Twitter used to be fun. When I first joined the site in 2009, it was for a school assignment. I don’t even remember what it was, but behold, my first tweet:
RT @sallyfalkow: Technology journals predict social media will be the No. 1 business networking tool in the next few years.— Brittany Rubinstein (@BrittRubinstein) September 28, 2009
Over the past decade I’ve gone back and forth between using it as a networking tool and an endless stream of consciousness for my snarky world observations. I once got a job interview simply by tweeting at a company. In 2013, I got involved in a weekly tech chat where I met fellow bloggers and we traded marketing and personal branding tips. After that fizzled out, I’d occasionally tweet about technology, but mostly found enjoyment in live tweeting award shows and playing hashtag games.
The platform has evolved too. And maybe not for the better. As the user base grew and the political climate escalated, the fun light-hearted content that I came for became buried in misinformation, trolls, and just general despair.
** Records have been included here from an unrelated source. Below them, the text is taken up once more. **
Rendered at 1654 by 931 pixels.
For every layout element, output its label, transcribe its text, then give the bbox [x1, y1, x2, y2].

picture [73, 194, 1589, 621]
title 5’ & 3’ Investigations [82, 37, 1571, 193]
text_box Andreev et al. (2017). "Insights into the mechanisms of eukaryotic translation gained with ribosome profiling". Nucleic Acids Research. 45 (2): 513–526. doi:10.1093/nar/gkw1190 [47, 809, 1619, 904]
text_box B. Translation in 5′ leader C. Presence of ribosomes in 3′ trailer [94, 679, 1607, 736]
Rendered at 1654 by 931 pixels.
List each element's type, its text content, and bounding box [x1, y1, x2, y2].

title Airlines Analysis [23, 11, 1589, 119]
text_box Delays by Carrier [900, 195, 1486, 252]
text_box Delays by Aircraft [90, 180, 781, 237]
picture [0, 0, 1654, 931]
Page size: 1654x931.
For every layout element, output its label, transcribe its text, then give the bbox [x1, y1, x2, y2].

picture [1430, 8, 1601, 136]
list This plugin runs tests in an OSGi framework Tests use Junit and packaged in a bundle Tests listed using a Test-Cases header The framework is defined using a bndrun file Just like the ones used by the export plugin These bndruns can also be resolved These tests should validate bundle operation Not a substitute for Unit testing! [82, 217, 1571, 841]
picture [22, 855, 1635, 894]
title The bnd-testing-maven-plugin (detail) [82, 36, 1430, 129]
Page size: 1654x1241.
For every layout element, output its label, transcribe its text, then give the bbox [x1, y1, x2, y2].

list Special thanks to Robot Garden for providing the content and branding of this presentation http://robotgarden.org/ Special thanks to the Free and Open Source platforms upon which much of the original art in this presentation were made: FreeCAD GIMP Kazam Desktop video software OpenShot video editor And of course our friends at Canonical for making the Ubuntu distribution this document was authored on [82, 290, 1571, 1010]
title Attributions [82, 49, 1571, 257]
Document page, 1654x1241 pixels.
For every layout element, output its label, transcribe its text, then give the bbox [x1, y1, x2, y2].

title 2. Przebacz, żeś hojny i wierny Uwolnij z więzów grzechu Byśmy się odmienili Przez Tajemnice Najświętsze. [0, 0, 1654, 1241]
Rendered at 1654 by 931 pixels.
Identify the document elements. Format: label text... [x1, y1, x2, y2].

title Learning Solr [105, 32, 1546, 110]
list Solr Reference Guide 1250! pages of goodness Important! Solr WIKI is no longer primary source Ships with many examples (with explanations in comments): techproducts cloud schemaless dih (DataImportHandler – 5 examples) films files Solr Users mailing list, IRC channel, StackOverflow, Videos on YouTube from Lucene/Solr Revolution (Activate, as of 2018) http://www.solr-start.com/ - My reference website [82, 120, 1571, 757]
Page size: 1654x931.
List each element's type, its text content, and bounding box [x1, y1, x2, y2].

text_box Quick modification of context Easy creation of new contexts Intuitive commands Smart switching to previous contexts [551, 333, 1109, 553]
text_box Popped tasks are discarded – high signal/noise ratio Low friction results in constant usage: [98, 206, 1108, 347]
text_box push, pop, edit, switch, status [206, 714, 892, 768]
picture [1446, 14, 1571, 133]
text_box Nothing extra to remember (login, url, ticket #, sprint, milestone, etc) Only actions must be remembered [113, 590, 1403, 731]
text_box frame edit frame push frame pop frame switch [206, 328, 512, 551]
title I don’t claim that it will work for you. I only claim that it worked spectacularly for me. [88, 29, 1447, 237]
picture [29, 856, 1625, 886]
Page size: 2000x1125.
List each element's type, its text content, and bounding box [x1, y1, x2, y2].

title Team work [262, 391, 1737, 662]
And with everything that’s happening in the world right now, it’s hard to separate fact from fiction; which adds an entire other level of distress to the information overload I’m already experiencing. These days, tweeting about anything other than social justice or #TheResistance seems tone deaf and self-serving. Twitter has been my primary source of news for several years now, but now as the news becomes increasingly depressing, finding any bit of joy on the platform is impossible without running into a few rage-inducing tweets first. By the time you get there, you’ve already been sucked down three different rabbit holes of alt-right conspiracy theories. (And trust me that shit gets dark). An average day on Twitter, goes a little something
And yet, I can’t quit. I tried deleting the app from my phone once and it only took a few hours before I just went straight to the mobile web version.
So why am I still there? Maybe it’s an addiction, a bad case of FOMO, a hope that it will one day return to its former glory of memes and wannabe comedians. I guess in some twisted way it brings me comfort to feel connected to so many people, even strangers, that are going through the same shit I am; that are interested in the same things I am. Particularly in the middle of a pandemic where it’s harder to make those connections in person. Whatever it is, I don’t think I’m going anywhere any time soon. At least, until the next trend comes along. (Has anyone tried getting news on TikTok?)